Can I count on your vote?

December 28, 2020

How do you teach students to be media savvy citizens, ready to understand the complex dynamics of the modern political landscape? By making them run for office, of course.

Every year since Cary Academy first opened its doors, eighth-graders have participated in a mock election. “It seems like, if you’re trying to introduce American history and government, the logical starting point is to show how it all works, beginning with the electoral process,” explains eighth-grade history teacher David Snively.

ALL POLITICS ARE LOCAL

To be clear, this isn’t your typical mock election, nor is it a costume contest. Students are challenged to take on a role that represents the various dimensions of our electoral process: candidate, campaign staff, or journalist. Most importantly: everyone is a voter. Everyone.

DATA SHOWN »
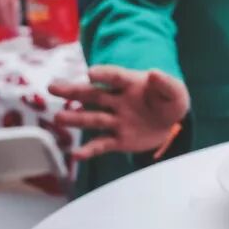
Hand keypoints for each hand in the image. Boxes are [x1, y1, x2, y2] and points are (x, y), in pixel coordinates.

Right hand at [49, 66, 190, 161]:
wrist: (169, 124)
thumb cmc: (169, 101)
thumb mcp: (175, 92)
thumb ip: (166, 84)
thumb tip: (153, 73)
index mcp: (130, 83)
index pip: (115, 77)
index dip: (103, 74)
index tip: (90, 73)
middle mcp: (118, 100)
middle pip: (94, 95)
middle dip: (74, 91)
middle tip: (53, 87)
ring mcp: (116, 120)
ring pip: (94, 119)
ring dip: (77, 119)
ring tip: (59, 118)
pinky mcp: (117, 139)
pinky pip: (102, 144)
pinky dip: (90, 150)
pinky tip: (76, 155)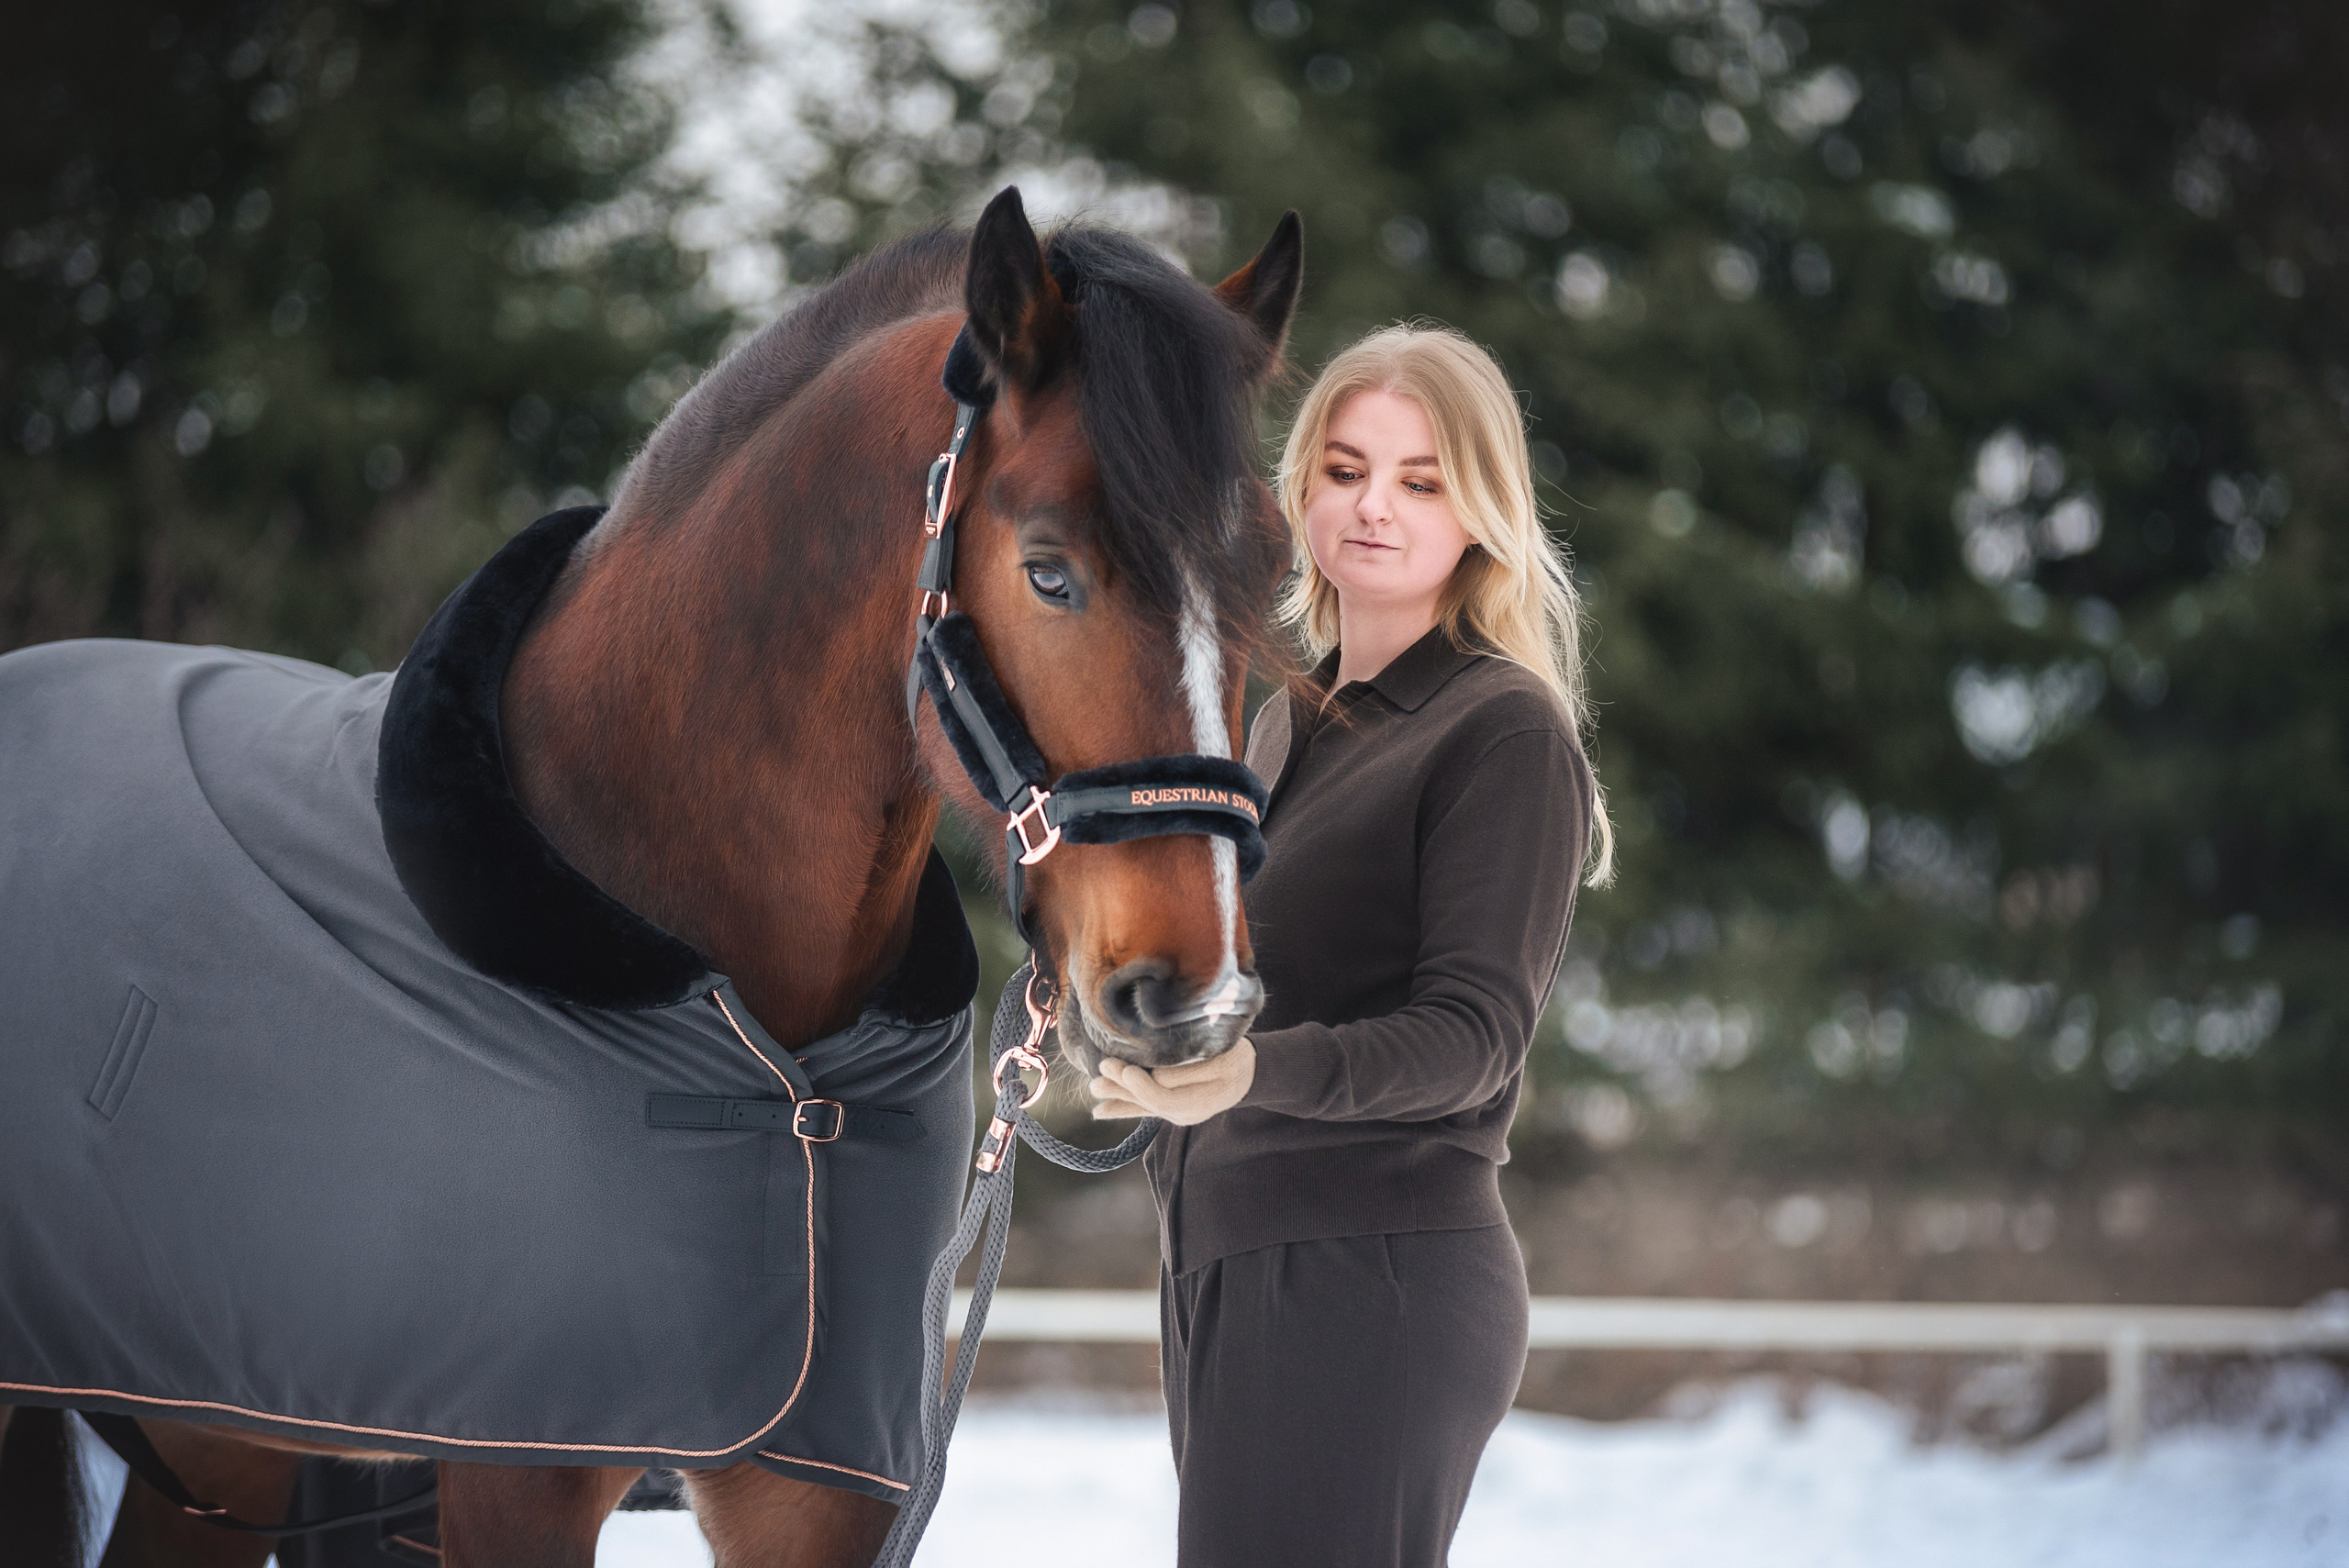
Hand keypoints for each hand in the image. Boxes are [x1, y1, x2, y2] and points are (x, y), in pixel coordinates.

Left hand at [1088, 1040, 1255, 1125]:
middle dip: (1122, 1086)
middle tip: (1102, 1068)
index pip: (1162, 1098)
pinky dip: (1121, 1109)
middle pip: (1147, 1102)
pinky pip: (1143, 1111)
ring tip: (1094, 1089)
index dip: (1142, 1085)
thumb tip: (1156, 1075)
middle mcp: (1183, 1113)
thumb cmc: (1235, 1059)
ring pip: (1141, 1106)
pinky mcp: (1170, 1109)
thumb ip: (1188, 1072)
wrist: (1249, 1073)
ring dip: (1116, 1096)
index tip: (1126, 1069)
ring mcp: (1175, 1114)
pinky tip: (1101, 1111)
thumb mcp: (1220, 1060)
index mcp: (1198, 1101)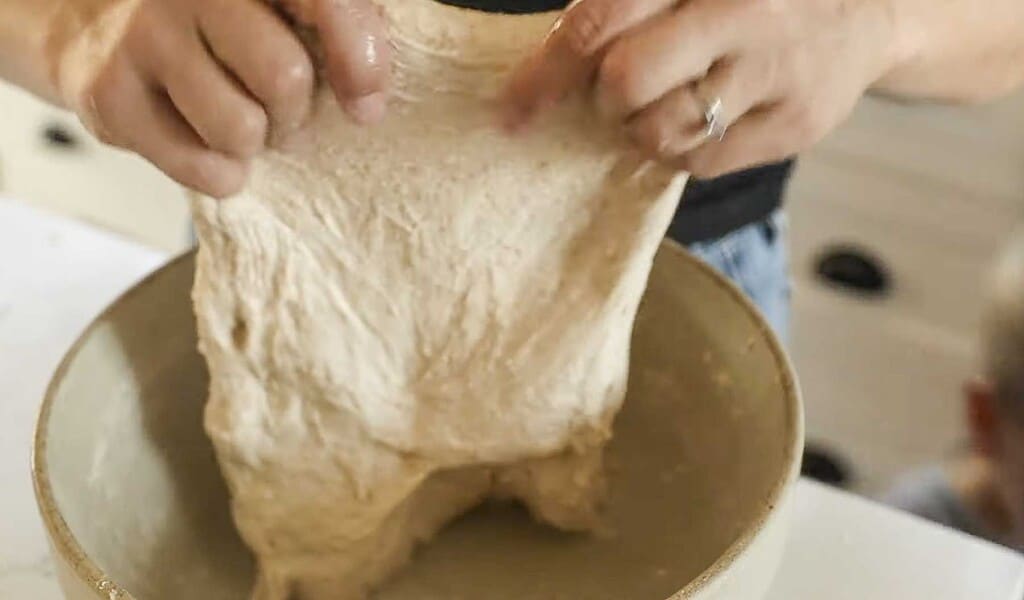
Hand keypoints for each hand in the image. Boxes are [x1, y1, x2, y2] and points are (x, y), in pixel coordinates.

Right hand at [65, 0, 389, 196]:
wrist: (95, 22)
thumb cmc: (210, 21)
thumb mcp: (274, 6)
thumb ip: (333, 25)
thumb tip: (368, 98)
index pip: (325, 0)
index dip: (359, 58)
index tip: (365, 103)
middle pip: (283, 77)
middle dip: (295, 112)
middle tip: (279, 110)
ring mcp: (142, 35)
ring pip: (241, 129)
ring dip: (254, 144)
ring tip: (237, 120)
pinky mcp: (110, 93)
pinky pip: (201, 168)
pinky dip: (220, 173)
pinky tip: (205, 142)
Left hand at [502, 0, 898, 177]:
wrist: (869, 9)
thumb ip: (627, 7)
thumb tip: (547, 66)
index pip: (601, 21)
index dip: (547, 71)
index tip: (511, 108)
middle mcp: (744, 12)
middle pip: (626, 82)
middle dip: (605, 98)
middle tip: (619, 91)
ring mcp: (775, 72)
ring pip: (661, 132)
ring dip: (640, 129)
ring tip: (664, 104)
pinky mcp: (795, 125)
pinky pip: (700, 162)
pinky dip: (681, 149)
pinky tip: (701, 120)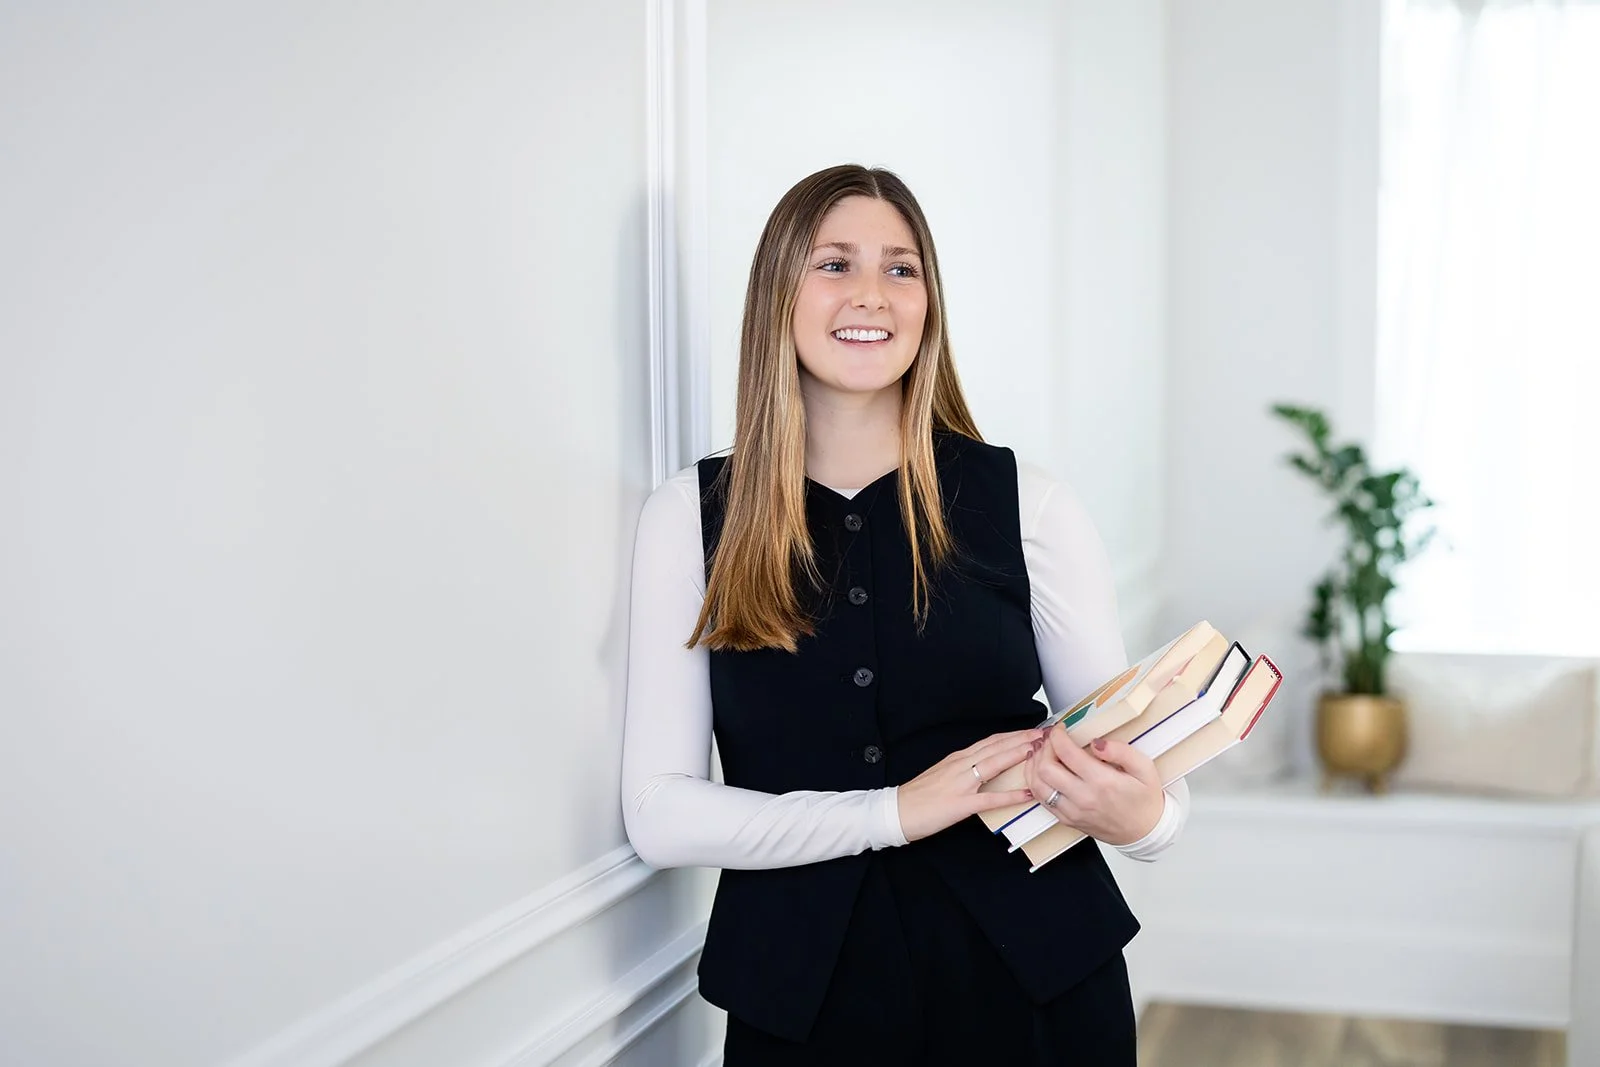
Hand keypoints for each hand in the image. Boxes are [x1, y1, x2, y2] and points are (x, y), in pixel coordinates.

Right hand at [896, 729, 1043, 842]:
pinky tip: (1026, 794)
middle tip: (1044, 732)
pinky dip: (1010, 796)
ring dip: (1017, 755)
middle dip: (1022, 738)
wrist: (896, 810)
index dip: (1013, 735)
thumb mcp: (942, 774)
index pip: (991, 741)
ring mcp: (961, 783)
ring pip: (994, 763)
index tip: (1032, 730)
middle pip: (996, 746)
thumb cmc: (918, 796)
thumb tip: (983, 768)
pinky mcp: (960, 804)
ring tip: (1038, 750)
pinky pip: (990, 799)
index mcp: (958, 759)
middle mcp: (961, 765)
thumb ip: (963, 769)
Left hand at [1024, 727, 1164, 846]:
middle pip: (1045, 768)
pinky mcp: (1066, 819)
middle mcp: (1083, 798)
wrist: (1144, 832)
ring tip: (1042, 752)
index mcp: (1102, 781)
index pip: (1066, 752)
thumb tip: (1096, 742)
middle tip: (1051, 739)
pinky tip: (1040, 770)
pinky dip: (1035, 781)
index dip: (1057, 735)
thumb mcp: (1144, 768)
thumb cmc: (1144, 799)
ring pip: (1037, 785)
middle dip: (1044, 747)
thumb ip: (1121, 751)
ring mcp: (1072, 811)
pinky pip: (1041, 799)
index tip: (1061, 728)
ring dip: (1034, 764)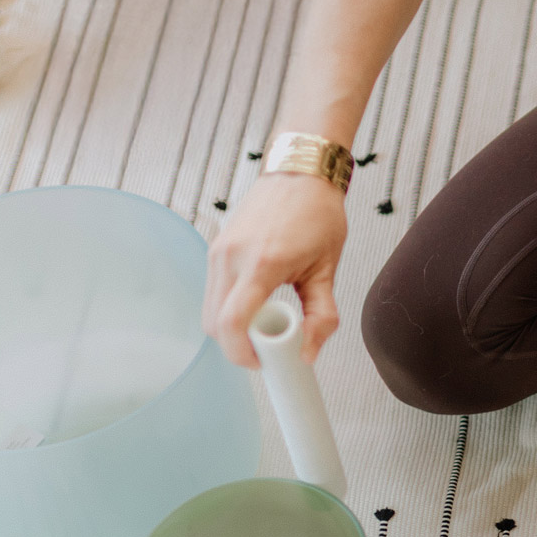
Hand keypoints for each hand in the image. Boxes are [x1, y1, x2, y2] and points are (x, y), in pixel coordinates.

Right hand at [203, 172, 348, 367]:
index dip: (242, 354)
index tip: (263, 363)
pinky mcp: (215, 249)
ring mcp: (218, 252)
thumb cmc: (318, 216)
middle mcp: (231, 257)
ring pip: (209, 310)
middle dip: (237, 345)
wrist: (300, 173)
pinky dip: (229, 309)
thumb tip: (309, 355)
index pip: (232, 323)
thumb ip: (321, 316)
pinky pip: (213, 293)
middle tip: (268, 348)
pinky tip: (257, 304)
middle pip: (214, 324)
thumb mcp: (327, 270)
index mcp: (262, 263)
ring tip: (267, 321)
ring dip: (233, 328)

ASSIGNMENT 1 » Can you sum up the mock election article in two sentences?
ASSIGNMENT 2 »
Using the mock election article, answer these:
(a) What date does the article carry?
(b) What subject and grade does David Snively teach?
(c) What roles can students take on?
ASSIGNMENT 3 » Can you repeat the passage of the mock election article starting with "How do you teach" and going on through "teacher David Snively."?

TASK OUTPUT 1 » Every year since Cary Academy opened, its eighth-graders have taken part in a mock election, which history teacher David Snively sees as the logical way to start teaching American history and government. Students take on the role of candidate, campaign staff, or journalist, and every one of them is also a voter.

TASK OUTPUT 2 »
(a) December 28, 2020
(b) History, eighth grade
(c) Candidate, campaign staff, or journalist

TASK OUTPUT 3 »
How do you teach students to be media savvy citizens, ready to understand the complex dynamics of the modern political landscape? By making them run for office, of course.

Every year since Cary Academy first opened its doors, eighth-graders have participated in a mock election. “It seems like, if you’re trying to introduce American history and government, the logical starting point is to show how it all works, beginning with the electoral process,” explains eighth-grade history teacher David Snively.